Text block

STATE OF WISCONSIN
LABOR AND INDUSTRY REVIEW COMMISSION
P O BOX 8126, MADISON, WI 53708-8126 (608/266-9850)


NANCY LEE, Applicant

HMONG AMERICAN SVCS CTR, Employer

FIREMANS FUND INS CO OF WI, Insurer

WORKER'S COMPENSATION DECISION
Claim No. 1997-055889


An administrative law judge (ALJ) for the Worker's Compensation Division of the Department of Workforce Development issued a decision in this matter. A timely petition for review was filed.

The commission has considered the petition and the positions of the parties, and it has reviewed the evidence submitted to the ALJ. Based on its review, the commission agrees with the decision of the ALJ, and it adopts the findings and order in that decision as its own.

ORDER

The findings and order of the administrative law judge are affirmed.

Dated and mailed March 9, 2001
leena.wsd : 101 : 1   ND § 5.36

/s/ David B. Falstad, Chairman

/s/ James A. Rutkowski, Commissioner


MEMORANDUM OPINION

The applicant was born in 1969. She suffered a crush-type injury while working for the employer as a machine operator on September 9, 1997. Her injury eventually required the surgical amputation of her left index finger at the PIP joint in August 1999. In the spring of 1998, after the injury but before her surgical amputation, the employer offered work as a janitor. She refused, and has since obtained higher paying work from another employer, US Controls. She now seeks compensation for disfigurement to her finger from the crush injury.

Disfigurement is compensable under Wis. Stat. § 102.56. The statute provides:

"102.56 Disfigurement. (1) If an employe is so permanently disfigured as to occasion potential wage loss, the department may allow such sum as it deems just as compensation therefor, not exceeding the employe's average annual earnings as defined in s. 102.11. In determining the potential for wage loss and the sum awarded, the department shall take into account the age, education, training and previous experience and earnings of the employe, the employe's present occupation and earnings and likelihood of future suitable occupational change. Consideration for disfigurement allowance is confined to those areas of the body that are exposed in the normal course of employment. The department shall also take into account the appearance of the disfigurement, its location, and the likelihood of its exposure in occupations for which the employe is suited.

"(2) Notwithstanding sub. (1), if an employe who claims compensation under this section returns to work for the employer who employed the employe at the time of the injury at the same or a higher wage, the employe may not be compensated unless the employe shows that he or she probably has lost or will lose wages due to the disfigurement."

The department's accompanying interpretative footnote to Wis. Stat. § 102.56 (found in DWD's Workers Compensation Act of Wisconsin with 1997 Amendments, KC-1-P(R.2/99) provides:

" 174 This amendment provides that if an injured employe returns to work for that employer for whom he or she worked at the time of the injury without any wage loss, then the employe is not entitled to compensation for disfigurement. However, the employe may show that he or she has or will sustain a wage loss because the disfigurement has impaired his or her ability to obtain other employment. The standard of proof at this level is `probable' rather than `potential'."

Source information
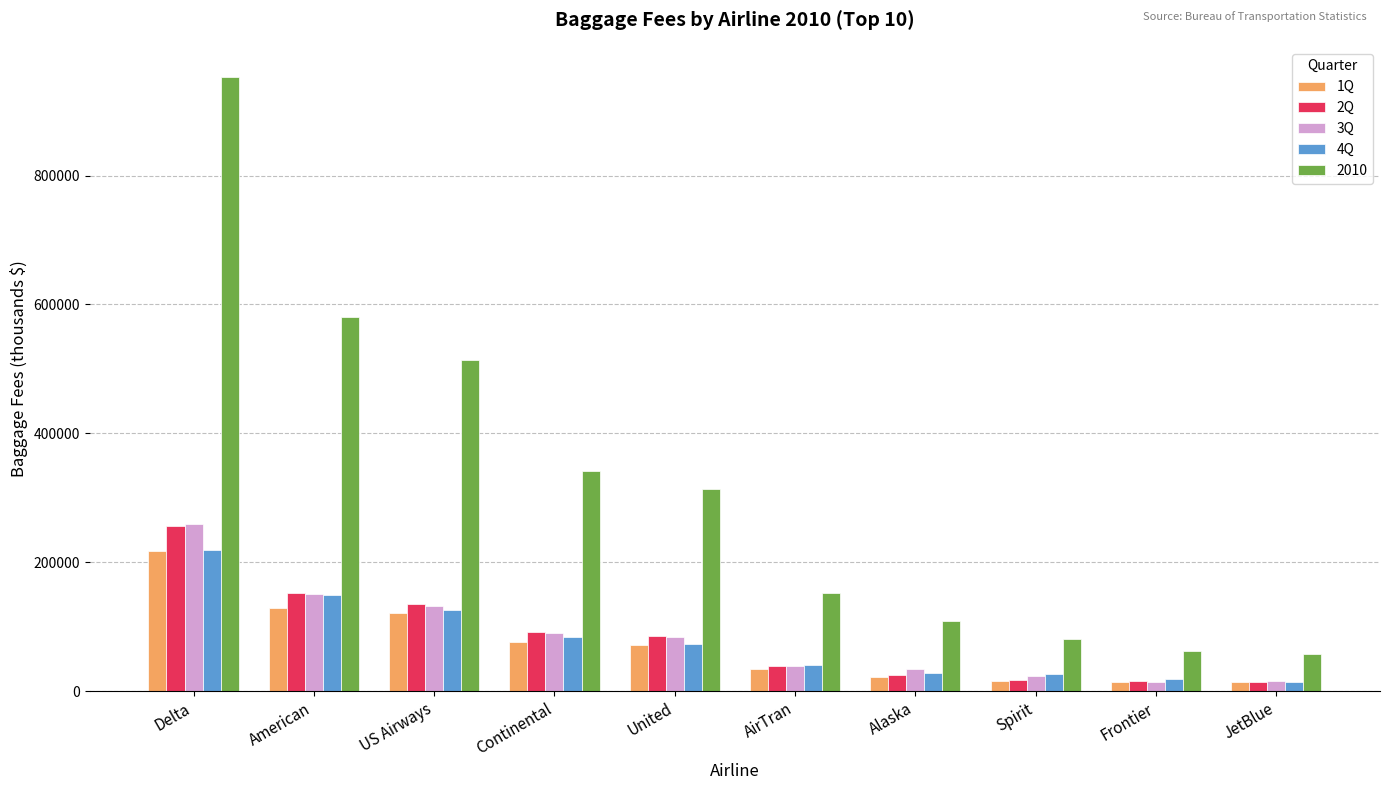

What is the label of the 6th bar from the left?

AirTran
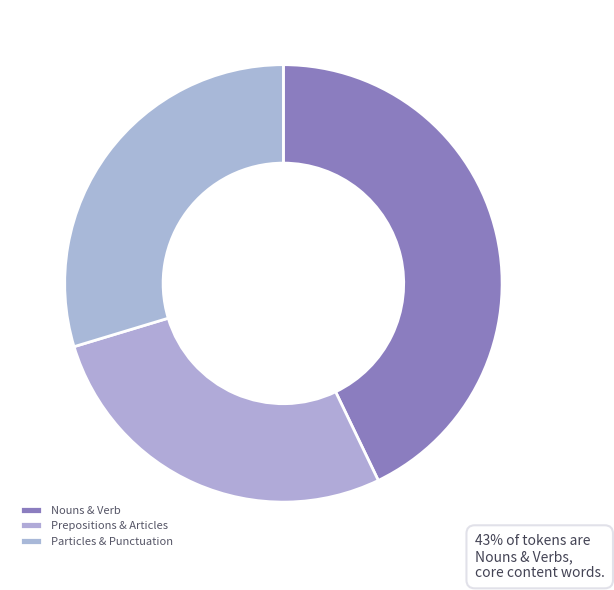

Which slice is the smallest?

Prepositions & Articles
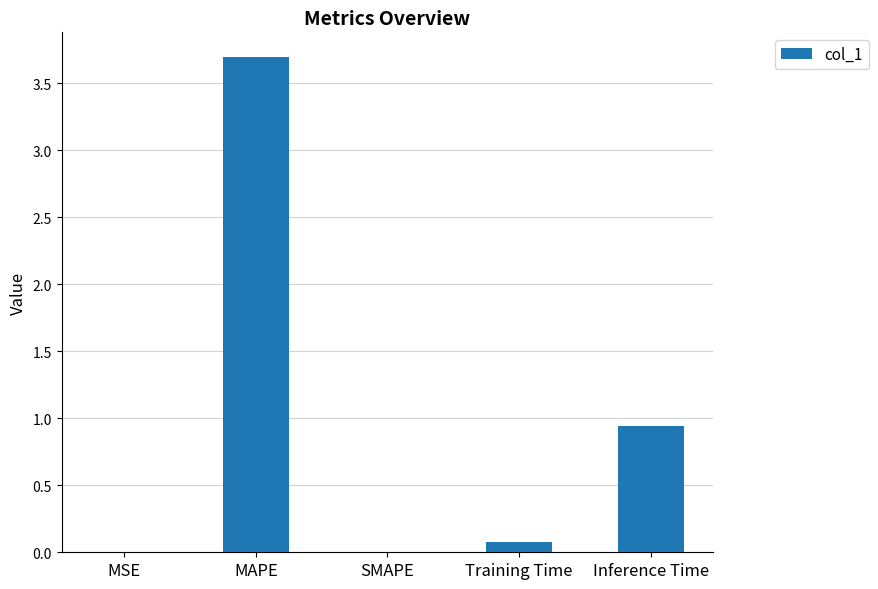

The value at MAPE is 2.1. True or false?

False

Actions to take
1) In the worker's compensation decision, the sentence starting "In determining the potential for wage loss" names what the department must take into account. List each of those factors.
2) Reproduce word for word the passage of the worker's compensation decision starting with "An administrative law" and going on through "as its own.".

Answers to each task
1)
- Age
- Education
- Training
- Previous experience and earnings
- Present occupation and earnings
- Likelihood of future suitable occupational change

2)
An administrative law judge (ALJ) for the Worker's Compensation Division of the Department of Workforce Development issued a decision in this matter. A timely petition for review was filed.

The commission has considered the petition and the positions of the parties, and it has reviewed the evidence submitted to the ALJ. Based on its review, the commission agrees with the decision of the ALJ, and it adopts the findings and order in that decision as its own.